§ **What to do**
Copy the lines of the entries below without any changes, from the line containing "scientific name: Polystichum lonchitis" to the line containing "scientific name: Carex meadii", both of those lines included.

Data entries
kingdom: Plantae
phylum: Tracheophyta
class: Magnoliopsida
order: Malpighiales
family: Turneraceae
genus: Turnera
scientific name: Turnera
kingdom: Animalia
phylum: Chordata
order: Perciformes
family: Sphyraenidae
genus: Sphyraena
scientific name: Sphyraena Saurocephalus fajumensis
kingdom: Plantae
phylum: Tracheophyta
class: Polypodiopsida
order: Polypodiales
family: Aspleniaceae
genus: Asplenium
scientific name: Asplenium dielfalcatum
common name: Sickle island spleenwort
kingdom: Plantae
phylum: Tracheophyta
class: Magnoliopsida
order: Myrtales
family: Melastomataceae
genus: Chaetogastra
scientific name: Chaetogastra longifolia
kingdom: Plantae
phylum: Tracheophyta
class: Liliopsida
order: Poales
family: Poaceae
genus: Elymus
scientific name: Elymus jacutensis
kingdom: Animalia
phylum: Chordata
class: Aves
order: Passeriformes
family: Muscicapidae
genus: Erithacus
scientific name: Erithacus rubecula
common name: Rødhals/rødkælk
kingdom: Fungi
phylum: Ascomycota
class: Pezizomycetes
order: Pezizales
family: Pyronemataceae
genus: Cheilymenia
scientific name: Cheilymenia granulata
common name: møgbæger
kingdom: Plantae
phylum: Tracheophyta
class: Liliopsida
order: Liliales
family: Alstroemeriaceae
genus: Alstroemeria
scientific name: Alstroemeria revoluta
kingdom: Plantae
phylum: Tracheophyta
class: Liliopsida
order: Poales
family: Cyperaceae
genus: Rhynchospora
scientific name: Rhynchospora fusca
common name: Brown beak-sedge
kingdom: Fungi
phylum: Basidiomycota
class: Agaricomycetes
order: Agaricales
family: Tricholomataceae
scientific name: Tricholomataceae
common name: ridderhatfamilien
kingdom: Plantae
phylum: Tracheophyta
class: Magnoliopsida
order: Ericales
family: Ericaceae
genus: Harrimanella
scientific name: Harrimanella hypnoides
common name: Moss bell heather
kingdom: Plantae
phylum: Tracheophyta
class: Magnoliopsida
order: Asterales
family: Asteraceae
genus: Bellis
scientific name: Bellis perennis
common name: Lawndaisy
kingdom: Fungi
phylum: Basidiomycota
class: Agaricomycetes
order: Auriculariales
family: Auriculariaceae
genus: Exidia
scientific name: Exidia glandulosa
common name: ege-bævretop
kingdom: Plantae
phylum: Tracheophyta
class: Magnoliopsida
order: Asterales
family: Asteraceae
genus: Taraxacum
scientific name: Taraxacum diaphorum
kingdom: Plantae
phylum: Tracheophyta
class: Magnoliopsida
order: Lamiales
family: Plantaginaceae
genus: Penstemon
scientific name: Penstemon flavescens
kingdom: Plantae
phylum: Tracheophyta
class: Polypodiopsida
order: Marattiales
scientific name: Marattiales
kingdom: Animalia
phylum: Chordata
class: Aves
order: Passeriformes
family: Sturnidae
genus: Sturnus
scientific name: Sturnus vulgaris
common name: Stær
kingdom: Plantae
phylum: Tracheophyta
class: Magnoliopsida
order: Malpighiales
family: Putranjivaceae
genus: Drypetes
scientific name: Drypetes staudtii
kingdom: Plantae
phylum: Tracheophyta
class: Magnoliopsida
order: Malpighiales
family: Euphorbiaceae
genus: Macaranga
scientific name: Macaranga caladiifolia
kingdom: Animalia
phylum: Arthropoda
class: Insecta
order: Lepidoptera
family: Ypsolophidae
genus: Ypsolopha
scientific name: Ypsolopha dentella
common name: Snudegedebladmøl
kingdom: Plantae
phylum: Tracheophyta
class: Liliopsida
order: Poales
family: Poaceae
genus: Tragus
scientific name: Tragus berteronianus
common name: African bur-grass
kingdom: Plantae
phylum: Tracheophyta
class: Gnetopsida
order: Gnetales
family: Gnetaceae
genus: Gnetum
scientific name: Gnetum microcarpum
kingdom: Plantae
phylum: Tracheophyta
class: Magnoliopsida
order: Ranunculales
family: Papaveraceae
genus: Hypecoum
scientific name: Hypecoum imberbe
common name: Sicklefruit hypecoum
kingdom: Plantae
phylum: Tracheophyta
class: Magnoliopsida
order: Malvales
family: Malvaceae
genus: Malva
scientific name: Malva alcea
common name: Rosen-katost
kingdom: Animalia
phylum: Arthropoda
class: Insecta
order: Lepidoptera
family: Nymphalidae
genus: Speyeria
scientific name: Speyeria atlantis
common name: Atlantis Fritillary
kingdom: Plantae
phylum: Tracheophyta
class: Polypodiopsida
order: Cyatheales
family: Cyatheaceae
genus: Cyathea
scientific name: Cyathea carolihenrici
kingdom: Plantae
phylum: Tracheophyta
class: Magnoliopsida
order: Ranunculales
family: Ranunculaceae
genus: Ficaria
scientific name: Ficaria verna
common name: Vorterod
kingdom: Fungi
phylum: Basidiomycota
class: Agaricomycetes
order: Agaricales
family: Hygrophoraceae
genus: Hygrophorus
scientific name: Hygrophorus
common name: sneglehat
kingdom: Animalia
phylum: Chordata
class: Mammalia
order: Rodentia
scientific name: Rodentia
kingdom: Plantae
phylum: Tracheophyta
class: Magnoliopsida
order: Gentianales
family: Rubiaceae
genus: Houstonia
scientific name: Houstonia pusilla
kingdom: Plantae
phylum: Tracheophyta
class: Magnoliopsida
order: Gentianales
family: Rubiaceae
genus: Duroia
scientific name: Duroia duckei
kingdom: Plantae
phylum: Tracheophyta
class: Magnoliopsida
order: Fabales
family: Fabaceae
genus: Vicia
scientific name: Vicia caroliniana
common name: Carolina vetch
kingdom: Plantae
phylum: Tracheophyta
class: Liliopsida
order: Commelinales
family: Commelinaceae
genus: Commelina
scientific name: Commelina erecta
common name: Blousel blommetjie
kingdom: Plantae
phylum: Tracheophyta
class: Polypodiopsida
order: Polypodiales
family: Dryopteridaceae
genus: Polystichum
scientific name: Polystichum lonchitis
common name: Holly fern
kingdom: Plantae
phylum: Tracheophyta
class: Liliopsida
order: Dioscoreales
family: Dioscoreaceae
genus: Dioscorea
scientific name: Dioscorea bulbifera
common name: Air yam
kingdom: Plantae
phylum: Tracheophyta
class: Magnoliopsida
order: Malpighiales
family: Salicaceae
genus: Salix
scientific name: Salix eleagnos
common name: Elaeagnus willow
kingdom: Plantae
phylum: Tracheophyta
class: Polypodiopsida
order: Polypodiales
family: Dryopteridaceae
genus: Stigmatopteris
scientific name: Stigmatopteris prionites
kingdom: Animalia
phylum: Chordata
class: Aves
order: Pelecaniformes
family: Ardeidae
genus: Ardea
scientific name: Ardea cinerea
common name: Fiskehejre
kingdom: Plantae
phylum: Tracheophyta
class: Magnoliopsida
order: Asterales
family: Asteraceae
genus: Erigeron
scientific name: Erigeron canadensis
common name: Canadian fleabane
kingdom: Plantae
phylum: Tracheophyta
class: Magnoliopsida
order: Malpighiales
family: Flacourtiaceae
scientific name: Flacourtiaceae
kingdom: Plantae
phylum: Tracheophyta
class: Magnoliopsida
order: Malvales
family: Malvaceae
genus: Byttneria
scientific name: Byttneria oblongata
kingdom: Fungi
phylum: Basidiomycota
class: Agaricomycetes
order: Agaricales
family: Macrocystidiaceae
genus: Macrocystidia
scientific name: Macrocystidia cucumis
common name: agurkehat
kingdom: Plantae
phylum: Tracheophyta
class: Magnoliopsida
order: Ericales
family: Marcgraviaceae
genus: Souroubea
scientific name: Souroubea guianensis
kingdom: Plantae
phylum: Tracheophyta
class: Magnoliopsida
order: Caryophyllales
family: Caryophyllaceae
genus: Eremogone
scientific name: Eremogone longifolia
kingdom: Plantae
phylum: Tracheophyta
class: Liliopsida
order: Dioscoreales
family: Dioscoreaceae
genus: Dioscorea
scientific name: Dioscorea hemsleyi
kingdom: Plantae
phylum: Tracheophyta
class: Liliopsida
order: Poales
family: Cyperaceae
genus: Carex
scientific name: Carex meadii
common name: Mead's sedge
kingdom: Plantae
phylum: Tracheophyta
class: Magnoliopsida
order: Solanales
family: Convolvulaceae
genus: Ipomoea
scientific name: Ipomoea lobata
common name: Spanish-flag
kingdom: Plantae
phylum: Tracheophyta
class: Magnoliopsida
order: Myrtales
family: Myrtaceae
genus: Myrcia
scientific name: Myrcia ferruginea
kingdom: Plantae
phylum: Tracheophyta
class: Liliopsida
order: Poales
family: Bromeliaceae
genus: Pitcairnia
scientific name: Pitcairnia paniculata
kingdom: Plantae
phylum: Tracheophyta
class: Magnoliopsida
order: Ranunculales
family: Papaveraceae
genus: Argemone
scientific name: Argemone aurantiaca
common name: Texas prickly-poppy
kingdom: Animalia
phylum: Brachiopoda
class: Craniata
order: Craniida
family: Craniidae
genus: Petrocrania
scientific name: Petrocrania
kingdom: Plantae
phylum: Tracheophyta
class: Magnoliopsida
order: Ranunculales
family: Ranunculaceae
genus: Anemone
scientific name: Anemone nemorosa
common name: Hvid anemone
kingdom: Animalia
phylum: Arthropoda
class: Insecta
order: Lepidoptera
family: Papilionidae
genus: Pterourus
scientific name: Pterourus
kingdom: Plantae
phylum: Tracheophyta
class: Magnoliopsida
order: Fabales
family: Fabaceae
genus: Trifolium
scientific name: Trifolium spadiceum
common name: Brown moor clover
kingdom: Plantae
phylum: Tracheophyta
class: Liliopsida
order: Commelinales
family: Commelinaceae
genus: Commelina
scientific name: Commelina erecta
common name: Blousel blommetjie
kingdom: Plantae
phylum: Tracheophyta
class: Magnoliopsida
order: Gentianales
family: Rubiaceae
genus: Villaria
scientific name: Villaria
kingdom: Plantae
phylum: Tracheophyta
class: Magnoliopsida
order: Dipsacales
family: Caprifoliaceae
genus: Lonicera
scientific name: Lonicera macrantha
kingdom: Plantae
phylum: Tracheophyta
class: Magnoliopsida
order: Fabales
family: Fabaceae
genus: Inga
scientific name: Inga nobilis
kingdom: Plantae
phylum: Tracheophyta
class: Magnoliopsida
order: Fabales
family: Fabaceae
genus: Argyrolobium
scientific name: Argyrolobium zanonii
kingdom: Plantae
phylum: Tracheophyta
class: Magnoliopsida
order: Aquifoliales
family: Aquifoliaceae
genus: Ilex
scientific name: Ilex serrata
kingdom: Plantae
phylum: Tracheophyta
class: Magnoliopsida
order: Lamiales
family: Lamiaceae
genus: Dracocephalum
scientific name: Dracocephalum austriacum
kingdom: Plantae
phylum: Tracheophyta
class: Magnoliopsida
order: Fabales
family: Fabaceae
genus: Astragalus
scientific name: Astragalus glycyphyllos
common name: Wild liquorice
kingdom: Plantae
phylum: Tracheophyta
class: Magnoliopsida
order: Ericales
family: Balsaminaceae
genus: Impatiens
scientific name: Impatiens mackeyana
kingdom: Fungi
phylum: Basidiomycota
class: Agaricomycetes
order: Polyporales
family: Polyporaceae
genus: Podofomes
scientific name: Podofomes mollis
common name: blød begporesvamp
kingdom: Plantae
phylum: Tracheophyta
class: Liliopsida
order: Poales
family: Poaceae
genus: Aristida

§ **Expected answer**
scientific name: Polystichum lonchitis
common name: Holly fern
kingdom: Plantae
phylum: Tracheophyta
class: Liliopsida
order: Dioscoreales
family: Dioscoreaceae
genus: Dioscorea
scientific name: Dioscorea bulbifera
common name: Air yam
kingdom: Plantae
phylum: Tracheophyta
class: Magnoliopsida
order: Malpighiales
family: Salicaceae
genus: Salix
scientific name: Salix eleagnos
common name: Elaeagnus willow
kingdom: Plantae
phylum: Tracheophyta
class: Polypodiopsida
order: Polypodiales
family: Dryopteridaceae
genus: Stigmatopteris
scientific name: Stigmatopteris prionites
kingdom: Animalia
phylum: Chordata
class: Aves
order: Pelecaniformes
family: Ardeidae
genus: Ardea
scientific name: Ardea cinerea
common name: Fiskehejre
kingdom: Plantae
phylum: Tracheophyta
class: Magnoliopsida
order: Asterales
family: Asteraceae
genus: Erigeron
scientific name: Erigeron canadensis
common name: Canadian fleabane
kingdom: Plantae
phylum: Tracheophyta
class: Magnoliopsida
order: Malpighiales
family: Flacourtiaceae
scientific name: Flacourtiaceae
kingdom: Plantae
phylum: Tracheophyta
class: Magnoliopsida
order: Malvales
family: Malvaceae
genus: Byttneria
scientific name: Byttneria oblongata
kingdom: Fungi
phylum: Basidiomycota
class: Agaricomycetes
order: Agaricales
family: Macrocystidiaceae
genus: Macrocystidia
scientific name: Macrocystidia cucumis
common name: agurkehat
kingdom: Plantae
phylum: Tracheophyta
class: Magnoliopsida
order: Ericales
family: Marcgraviaceae
genus: Souroubea
scientific name: Souroubea guianensis
kingdom: Plantae
phylum: Tracheophyta
class: Magnoliopsida
order: Caryophyllales
family: Caryophyllaceae
genus: Eremogone
scientific name: Eremogone longifolia
kingdom: Plantae
phylum: Tracheophyta
class: Liliopsida
order: Dioscoreales
family: Dioscoreaceae
genus: Dioscorea
scientific name: Dioscorea hemsleyi
kingdom: Plantae
phylum: Tracheophyta
class: Liliopsida
order: Poales
family: Cyperaceae
genus: Carex
scientific name: Carex meadii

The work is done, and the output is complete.